Please produce a character-exact copy of the listing that follows, omitting all images.

[Supplied records]

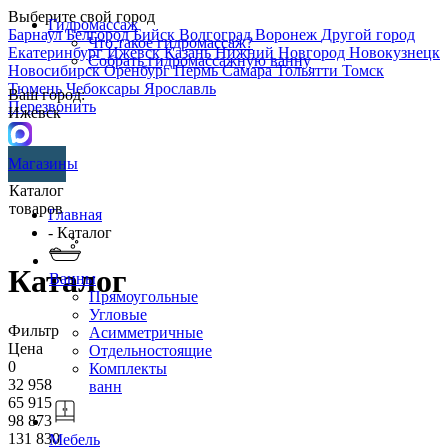
Выберите свой город
Гидромассаж
Барнаул
Белгород
Бийск
Волгоград
Воронеж
Другой город
Что такое гидромассаж?
Екатеринбург
Ижевск
Казань
Нижний Новгород
Новокузнецк
Собрать гидромассажную ванну
Новосибирск
Оренбург
Пермь
Самара
Тольятти
Томск
Тюмень
Чебоксары
Ярославль
Ваш город:
Перезвонить
Ижевск
Магазины
Каталог
товаров
Главная
- Каталог
Каталог
Ванны
Прямоугольные
Угловые
Фильтр
Асимметричные
Цена
Отдельностоящие
0
Комплекты
32 958
ванн
65 915
98 873
131 830
Мебель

[/Supplied records]

Result of the task »
Выберите свой город
Гидромассаж
Барнаул
Белгород
Бийск
Волгоград
Воронеж
Другой город
Что такое гидромассаж?
Екатеринбург
Ижевск
Казань
Нижний Новгород
Новокузнецк
Собрать гидромассажную ванну
Новосибирск
Оренбург
Пермь
Самара
Тольятти
Томск
Тюмень
Чебоксары
Ярославль
Ваш город:
Перезвонить
Ижевск
Магазины
Каталог
товаров
Главная
- Каталог
Каталог
Ванны
Прямоугольные
Угловые
Фильтр
Асимметричные
Цена
Отдельностоящие
0
Комплекты
32 958
ванн
65 915
98 873
131 830
Мебель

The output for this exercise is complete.